▶ Task objective
Reproduce the lines of the entries word for word, starting at the beginning of the entries and ending at the line that contains "Arbeitsweisen und Praktiken".

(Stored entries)
::::

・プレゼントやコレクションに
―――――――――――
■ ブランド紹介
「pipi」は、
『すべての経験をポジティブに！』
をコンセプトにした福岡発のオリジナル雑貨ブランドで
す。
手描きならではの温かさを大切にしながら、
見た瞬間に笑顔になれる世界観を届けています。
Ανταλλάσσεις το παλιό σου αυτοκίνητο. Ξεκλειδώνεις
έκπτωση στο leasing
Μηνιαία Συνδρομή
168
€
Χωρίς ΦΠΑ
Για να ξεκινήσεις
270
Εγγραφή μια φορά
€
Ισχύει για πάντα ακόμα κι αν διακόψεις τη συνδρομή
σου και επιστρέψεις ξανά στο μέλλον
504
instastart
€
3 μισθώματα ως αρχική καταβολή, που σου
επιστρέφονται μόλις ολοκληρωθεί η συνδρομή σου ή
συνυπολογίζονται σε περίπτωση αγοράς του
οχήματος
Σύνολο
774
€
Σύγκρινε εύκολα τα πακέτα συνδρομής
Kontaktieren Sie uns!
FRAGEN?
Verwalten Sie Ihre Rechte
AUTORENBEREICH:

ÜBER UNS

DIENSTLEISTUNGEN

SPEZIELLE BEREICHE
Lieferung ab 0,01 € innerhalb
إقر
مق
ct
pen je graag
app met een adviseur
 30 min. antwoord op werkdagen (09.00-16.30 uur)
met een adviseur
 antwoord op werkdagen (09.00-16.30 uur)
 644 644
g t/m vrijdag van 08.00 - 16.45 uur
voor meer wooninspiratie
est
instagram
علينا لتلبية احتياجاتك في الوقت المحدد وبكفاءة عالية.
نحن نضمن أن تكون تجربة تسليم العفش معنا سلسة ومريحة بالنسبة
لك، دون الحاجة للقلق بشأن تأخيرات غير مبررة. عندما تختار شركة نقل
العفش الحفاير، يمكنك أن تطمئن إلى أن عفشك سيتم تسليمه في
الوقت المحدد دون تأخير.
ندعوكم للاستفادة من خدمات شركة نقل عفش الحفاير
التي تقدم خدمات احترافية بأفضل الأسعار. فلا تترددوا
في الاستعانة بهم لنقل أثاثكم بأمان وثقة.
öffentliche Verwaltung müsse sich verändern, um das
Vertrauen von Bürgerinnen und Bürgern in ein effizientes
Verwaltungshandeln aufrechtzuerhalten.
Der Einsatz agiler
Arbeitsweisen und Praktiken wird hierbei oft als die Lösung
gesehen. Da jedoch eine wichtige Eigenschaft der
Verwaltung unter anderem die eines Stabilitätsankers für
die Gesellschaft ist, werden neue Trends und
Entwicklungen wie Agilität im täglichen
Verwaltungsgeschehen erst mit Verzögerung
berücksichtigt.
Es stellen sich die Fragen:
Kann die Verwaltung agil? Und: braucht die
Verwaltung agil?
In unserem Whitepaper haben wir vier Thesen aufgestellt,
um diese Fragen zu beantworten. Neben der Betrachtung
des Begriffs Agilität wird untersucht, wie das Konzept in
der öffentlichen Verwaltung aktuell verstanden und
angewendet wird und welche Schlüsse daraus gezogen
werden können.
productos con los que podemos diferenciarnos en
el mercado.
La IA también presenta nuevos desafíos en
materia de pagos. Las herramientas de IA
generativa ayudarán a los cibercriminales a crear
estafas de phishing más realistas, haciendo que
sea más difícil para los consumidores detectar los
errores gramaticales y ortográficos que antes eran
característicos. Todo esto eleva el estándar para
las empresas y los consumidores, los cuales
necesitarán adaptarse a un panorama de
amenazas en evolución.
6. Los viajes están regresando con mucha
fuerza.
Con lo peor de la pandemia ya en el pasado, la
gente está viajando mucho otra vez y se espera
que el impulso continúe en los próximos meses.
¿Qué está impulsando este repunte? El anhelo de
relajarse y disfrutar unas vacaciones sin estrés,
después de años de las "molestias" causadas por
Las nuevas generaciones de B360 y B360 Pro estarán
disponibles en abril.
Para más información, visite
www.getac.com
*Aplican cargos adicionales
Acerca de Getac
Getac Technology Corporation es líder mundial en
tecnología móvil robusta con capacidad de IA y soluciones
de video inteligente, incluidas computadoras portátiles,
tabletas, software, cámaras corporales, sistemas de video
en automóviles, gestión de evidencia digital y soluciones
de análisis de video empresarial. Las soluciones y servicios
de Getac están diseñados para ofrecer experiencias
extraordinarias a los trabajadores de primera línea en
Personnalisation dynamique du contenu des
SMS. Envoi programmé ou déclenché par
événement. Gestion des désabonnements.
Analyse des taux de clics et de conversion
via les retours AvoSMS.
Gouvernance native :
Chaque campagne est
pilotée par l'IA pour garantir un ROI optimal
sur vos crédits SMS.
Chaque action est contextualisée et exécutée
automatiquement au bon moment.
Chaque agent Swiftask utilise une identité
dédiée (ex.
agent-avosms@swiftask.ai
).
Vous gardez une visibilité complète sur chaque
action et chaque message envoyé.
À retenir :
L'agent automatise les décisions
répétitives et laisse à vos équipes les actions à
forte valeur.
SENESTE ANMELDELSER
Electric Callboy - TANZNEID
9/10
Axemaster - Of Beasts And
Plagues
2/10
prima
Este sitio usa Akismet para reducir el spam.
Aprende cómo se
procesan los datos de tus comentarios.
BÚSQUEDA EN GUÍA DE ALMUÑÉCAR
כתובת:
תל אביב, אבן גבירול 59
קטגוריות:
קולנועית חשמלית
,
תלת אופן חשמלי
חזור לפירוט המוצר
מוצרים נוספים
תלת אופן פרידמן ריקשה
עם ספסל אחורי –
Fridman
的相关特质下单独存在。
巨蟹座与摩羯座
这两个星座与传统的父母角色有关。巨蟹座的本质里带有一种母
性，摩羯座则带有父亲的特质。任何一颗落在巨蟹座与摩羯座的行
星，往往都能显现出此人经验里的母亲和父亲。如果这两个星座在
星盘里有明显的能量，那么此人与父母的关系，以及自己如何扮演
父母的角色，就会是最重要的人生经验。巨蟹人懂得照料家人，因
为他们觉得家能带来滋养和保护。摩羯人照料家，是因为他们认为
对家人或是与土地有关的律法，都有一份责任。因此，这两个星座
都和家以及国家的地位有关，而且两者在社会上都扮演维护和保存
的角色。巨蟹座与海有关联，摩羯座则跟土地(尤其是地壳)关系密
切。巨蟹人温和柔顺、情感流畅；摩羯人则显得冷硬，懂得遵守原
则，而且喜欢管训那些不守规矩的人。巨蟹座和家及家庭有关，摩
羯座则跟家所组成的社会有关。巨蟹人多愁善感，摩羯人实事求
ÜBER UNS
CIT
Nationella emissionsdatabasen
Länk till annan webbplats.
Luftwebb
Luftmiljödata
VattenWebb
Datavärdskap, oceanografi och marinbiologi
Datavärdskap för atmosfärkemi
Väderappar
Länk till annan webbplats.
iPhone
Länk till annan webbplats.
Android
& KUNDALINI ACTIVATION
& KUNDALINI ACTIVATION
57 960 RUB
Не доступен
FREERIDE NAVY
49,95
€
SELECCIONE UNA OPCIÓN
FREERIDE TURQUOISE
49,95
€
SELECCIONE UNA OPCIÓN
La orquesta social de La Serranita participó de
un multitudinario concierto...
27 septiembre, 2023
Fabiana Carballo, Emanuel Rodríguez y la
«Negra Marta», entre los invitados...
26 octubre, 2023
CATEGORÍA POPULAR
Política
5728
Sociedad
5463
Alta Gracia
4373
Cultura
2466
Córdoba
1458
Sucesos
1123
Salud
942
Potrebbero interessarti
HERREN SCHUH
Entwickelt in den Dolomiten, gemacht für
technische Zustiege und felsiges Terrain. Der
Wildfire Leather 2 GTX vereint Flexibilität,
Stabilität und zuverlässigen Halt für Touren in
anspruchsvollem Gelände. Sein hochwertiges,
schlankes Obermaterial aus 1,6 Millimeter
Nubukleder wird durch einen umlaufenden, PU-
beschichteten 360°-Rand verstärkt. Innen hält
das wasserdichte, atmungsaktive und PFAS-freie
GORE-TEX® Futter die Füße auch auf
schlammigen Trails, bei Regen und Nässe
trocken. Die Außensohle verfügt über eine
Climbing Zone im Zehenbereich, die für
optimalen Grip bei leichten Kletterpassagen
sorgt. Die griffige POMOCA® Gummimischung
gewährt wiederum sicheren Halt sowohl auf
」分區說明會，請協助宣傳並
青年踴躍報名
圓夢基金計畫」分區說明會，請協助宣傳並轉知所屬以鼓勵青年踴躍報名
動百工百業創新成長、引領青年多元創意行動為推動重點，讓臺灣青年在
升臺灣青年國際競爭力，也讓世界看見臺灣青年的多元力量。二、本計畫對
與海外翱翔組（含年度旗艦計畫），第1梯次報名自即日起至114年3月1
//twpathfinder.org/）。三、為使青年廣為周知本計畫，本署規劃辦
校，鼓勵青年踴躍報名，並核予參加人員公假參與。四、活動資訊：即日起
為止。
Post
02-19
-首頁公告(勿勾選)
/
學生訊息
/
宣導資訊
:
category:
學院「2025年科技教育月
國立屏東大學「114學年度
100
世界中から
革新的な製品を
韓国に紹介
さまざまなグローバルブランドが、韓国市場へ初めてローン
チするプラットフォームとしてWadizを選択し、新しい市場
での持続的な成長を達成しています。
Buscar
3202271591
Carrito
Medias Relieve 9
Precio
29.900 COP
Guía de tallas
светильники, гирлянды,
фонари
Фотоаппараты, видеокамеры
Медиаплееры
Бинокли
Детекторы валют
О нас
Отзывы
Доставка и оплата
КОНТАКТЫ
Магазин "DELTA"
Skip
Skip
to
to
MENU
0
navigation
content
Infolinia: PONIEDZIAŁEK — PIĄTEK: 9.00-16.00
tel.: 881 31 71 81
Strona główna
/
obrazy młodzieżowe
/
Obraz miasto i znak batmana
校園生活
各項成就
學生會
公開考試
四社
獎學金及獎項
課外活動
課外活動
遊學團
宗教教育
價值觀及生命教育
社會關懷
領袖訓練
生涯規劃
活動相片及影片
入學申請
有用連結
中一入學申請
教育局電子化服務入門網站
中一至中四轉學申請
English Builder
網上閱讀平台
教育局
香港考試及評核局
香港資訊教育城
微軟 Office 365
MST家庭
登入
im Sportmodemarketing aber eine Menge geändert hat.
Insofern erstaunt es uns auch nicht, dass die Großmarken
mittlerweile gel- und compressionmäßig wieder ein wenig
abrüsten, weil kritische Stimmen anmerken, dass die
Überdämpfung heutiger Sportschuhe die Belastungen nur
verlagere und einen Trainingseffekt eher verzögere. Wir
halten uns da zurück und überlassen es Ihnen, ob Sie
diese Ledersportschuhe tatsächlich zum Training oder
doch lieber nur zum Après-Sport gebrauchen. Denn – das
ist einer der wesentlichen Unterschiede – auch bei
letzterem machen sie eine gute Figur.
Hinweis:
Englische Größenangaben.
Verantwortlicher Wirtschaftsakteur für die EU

::::

▶ Answer for this exercise
・プレゼントやコレクションに
―――――――――――
■ ブランド紹介
「pipi」は、
『すべての経験をポジティブに！』
をコンセプトにした福岡発のオリジナル雑貨ブランドで
す。
手描きならではの温かさを大切にしながら、
見た瞬間に笑顔になれる世界観を届けています。
Ανταλλάσσεις το παλιό σου αυτοκίνητο. Ξεκλειδώνεις
έκπτωση στο leasing
Μηνιαία Συνδρομή
168
€
Χωρίς ΦΠΑ
Για να ξεκινήσεις
270
Εγγραφή μια φορά
€
Ισχύει για πάντα ακόμα κι αν διακόψεις τη συνδρομή
σου και επιστρέψεις ξανά στο μέλλον
504
instastart
€
3 μισθώματα ως αρχική καταβολή, που σου
επιστρέφονται μόλις ολοκληρωθεί η συνδρομή σου ή
συνυπολογίζονται σε περίπτωση αγοράς του
οχήματος
Σύνολο
774
€
Σύγκρινε εύκολα τα πακέτα συνδρομής
Kontaktieren Sie uns!
FRAGEN?
Verwalten Sie Ihre Rechte
AUTORENBEREICH:

ÜBER UNS

DIENSTLEISTUNGEN

SPEZIELLE BEREICHE
Lieferung ab 0,01 € innerhalb
إقر
مق
ct
pen je graag
app met een adviseur
 30 min. antwoord op werkdagen (09.00-16.30 uur)
met een adviseur
 antwoord op werkdagen (09.00-16.30 uur)
 644 644
g t/m vrijdag van 08.00 - 16.45 uur
voor meer wooninspiratie
est
instagram
علينا لتلبية احتياجاتك في الوقت المحدد وبكفاءة عالية.
نحن نضمن أن تكون تجربة تسليم العفش معنا سلسة ومريحة بالنسبة
لك، دون الحاجة للقلق بشأن تأخيرات غير مبررة. عندما تختار شركة نقل
العفش الحفاير، يمكنك أن تطمئن إلى أن عفشك سيتم تسليمه في
الوقت المحدد دون تأخير.
ندعوكم للاستفادة من خدمات شركة نقل عفش الحفاير
التي تقدم خدمات احترافية بأفضل الأسعار. فلا تترددوا
في الاستعانة بهم لنقل أثاثكم بأمان وثقة.
öffentliche Verwaltung müsse sich verändern, um das
Vertrauen von Bürgerinnen und Bürgern in ein effizientes
Verwaltungshandeln aufrechtzuerhalten.
Der Einsatz agiler
Arbeitsweisen und Praktiken wird hierbei oft als die Lösung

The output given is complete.